FOOD MOVES




Beiyi Ma


Civic Futures

STUDIO

Bryan Boyer

ADVISOR

In the UK, people greet each other by talking about the weather while in China the greeting is more likely to be ‘Have you eaten?’ The food market is central to everyday life in China and people go there every day, if not more frequently.

Markets are constantly adapting to the social and political reality of their time. In 1956, when markets were owned by the government, people went to designated spaces to shop. Then economic policy opened management rights to the public. At the same time, urbanization sped up with an influx of workers migrating from China’s rural areas to its cities. They sold food and groceries as street vendors to quickly make a living and gradually formed the most popular food markets at that time because of their locations near residential buildings and the convenience they brought to citizens. But this period of rapid urbanization also resulted in chaotic situations in Chinese cities. The subsequent Civilized City Campaign set detailed urban regulations for a clean and healthy living environment. New cities follow these regulations easily, but older markets have a hard time adapting and some cities simply  prohibit street vendors altogether or gather them in designated spaces. This solves problems on the surface but at the cost of inconvenience to residents and impaired business opportunities for the rural migrants who rely on food markets as a critical source of employment and opportunity.
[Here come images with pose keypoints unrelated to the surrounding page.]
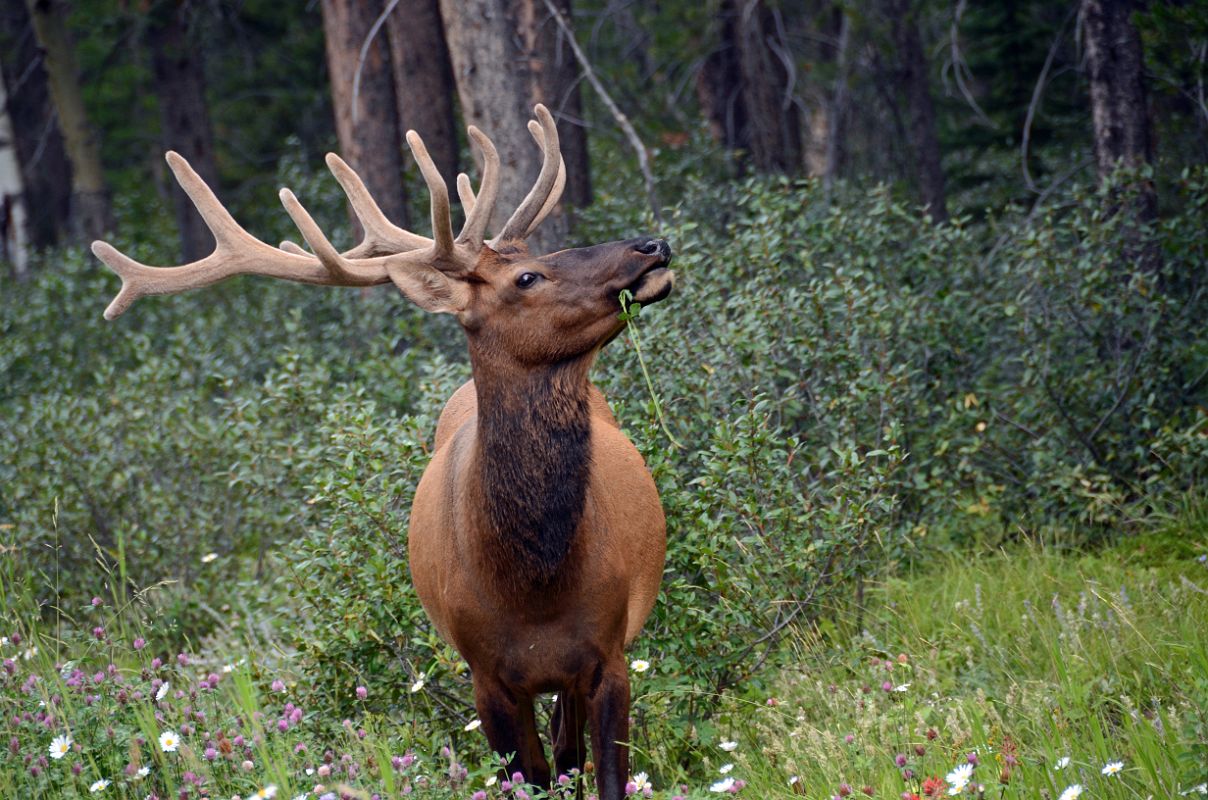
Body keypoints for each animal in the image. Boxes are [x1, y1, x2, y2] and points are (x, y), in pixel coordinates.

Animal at [91, 108, 681, 800]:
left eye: (537, 257)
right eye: (529, 276)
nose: (651, 245)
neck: (533, 583)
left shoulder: (611, 652)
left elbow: (605, 773)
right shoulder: (486, 676)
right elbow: (527, 778)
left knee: (569, 752)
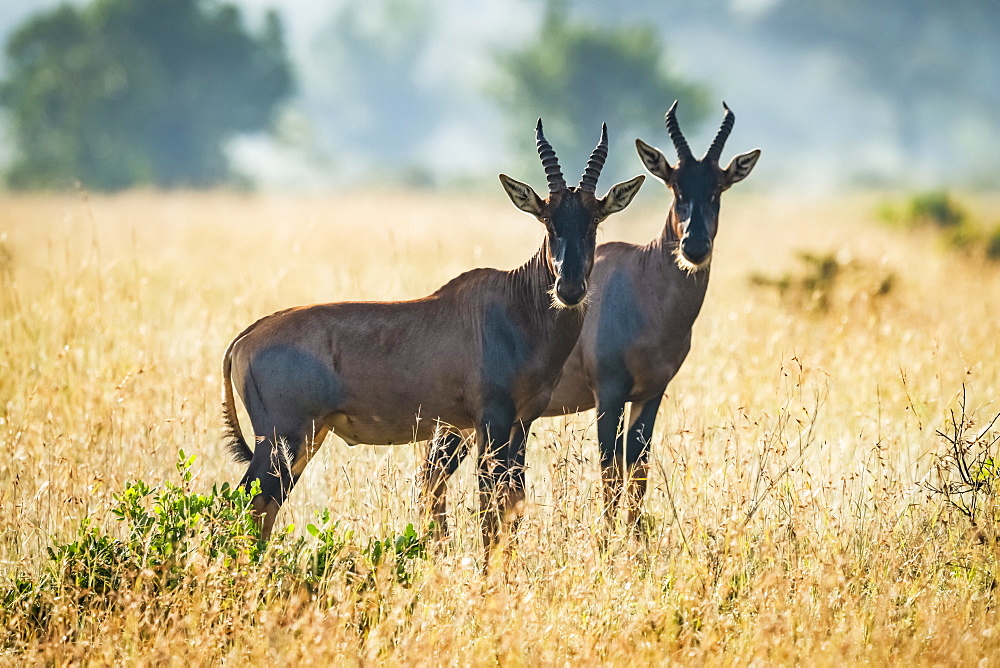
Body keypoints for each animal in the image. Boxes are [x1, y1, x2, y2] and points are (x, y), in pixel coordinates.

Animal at [222, 120, 644, 552]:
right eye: (547, 220)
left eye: (594, 221)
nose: (569, 289)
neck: (516, 304)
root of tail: (245, 338)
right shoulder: (490, 422)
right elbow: (489, 512)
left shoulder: (520, 424)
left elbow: (513, 504)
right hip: (283, 440)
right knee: (243, 506)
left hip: (304, 440)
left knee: (260, 510)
FOOD MOVES explores the way that autonomous mobility can transform a food market in Hangzhou as a way of studying the potential for new forms of mobility to improve life in Chinese cities. The project imagines a new facility created by the local government.  Business owners are provided with standardized market stalls that are realized as autonomously mobile units, allowing for centralized management. So those market stalls are able to serve people in the market and then relocate for parts of the day into the neighborhood. Crowded with people and still experiencing an increasing number of migrants each year, Hangzhou is in need of new ideas that maintain the vitality of the market, while improving the urban experience throughout the neighborhood. Housing is also a concern, which invites the possibility of a new market that can add density to the neighborhood by accommodating additional programs above.

FOOD MOVES takes the Civilized Campaign as a given and reimagines it through the lens of new technological assumptions, proposing a hybrid market space that contributes to  a harmonious neighborhood environment.